**Exercise description:**
From the rows below, pull out every line that contains the string "instrument" and copy each such line unchanged.
____ Extracted entries
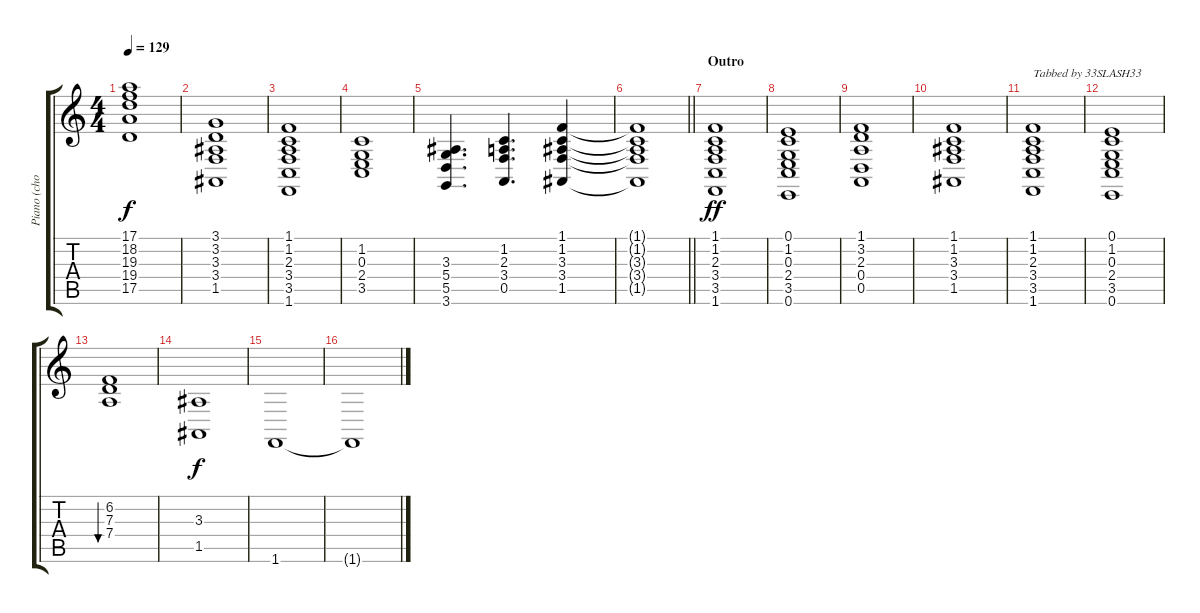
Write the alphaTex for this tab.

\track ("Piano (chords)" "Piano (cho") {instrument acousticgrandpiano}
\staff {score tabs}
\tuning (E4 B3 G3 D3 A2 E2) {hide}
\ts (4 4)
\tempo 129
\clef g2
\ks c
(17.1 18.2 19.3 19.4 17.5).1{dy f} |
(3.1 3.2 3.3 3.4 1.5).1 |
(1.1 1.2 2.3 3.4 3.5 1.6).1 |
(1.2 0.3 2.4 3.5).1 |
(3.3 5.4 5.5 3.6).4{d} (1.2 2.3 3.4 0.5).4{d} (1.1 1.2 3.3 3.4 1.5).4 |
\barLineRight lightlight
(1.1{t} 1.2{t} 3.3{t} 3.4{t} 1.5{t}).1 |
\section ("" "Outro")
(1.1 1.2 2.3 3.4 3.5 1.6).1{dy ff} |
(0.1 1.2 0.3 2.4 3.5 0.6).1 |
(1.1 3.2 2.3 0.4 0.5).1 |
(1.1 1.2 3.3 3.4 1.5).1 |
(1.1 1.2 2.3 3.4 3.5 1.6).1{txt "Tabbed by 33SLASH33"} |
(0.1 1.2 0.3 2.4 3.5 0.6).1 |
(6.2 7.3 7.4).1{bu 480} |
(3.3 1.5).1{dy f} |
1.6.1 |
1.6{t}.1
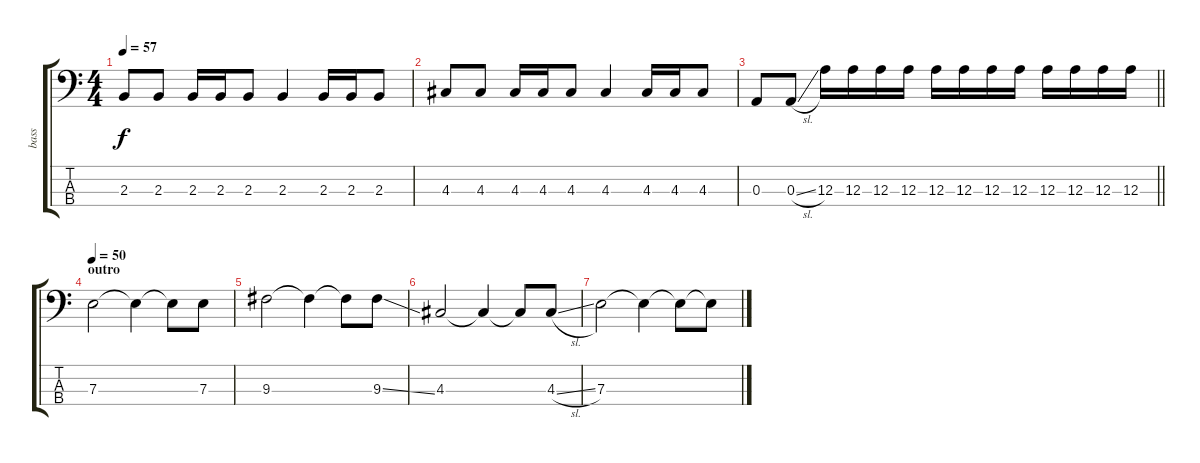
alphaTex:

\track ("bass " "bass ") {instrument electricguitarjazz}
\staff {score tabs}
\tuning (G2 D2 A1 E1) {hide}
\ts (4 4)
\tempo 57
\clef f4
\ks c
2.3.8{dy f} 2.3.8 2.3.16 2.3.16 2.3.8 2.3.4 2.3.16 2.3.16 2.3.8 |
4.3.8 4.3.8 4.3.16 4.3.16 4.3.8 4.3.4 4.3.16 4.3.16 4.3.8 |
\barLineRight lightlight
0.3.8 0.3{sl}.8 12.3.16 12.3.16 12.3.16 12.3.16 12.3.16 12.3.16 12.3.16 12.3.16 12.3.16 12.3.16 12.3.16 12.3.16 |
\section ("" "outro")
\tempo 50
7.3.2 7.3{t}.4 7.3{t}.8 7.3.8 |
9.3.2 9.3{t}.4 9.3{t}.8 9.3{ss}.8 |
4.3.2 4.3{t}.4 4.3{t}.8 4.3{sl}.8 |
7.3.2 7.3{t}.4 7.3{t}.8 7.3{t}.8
________
**The solution:**
\track ("Piano (chords)" "Piano (cho") {instrument acousticgrandpiano}
\track ("bass " "bass ") {instrument electricguitarjazz}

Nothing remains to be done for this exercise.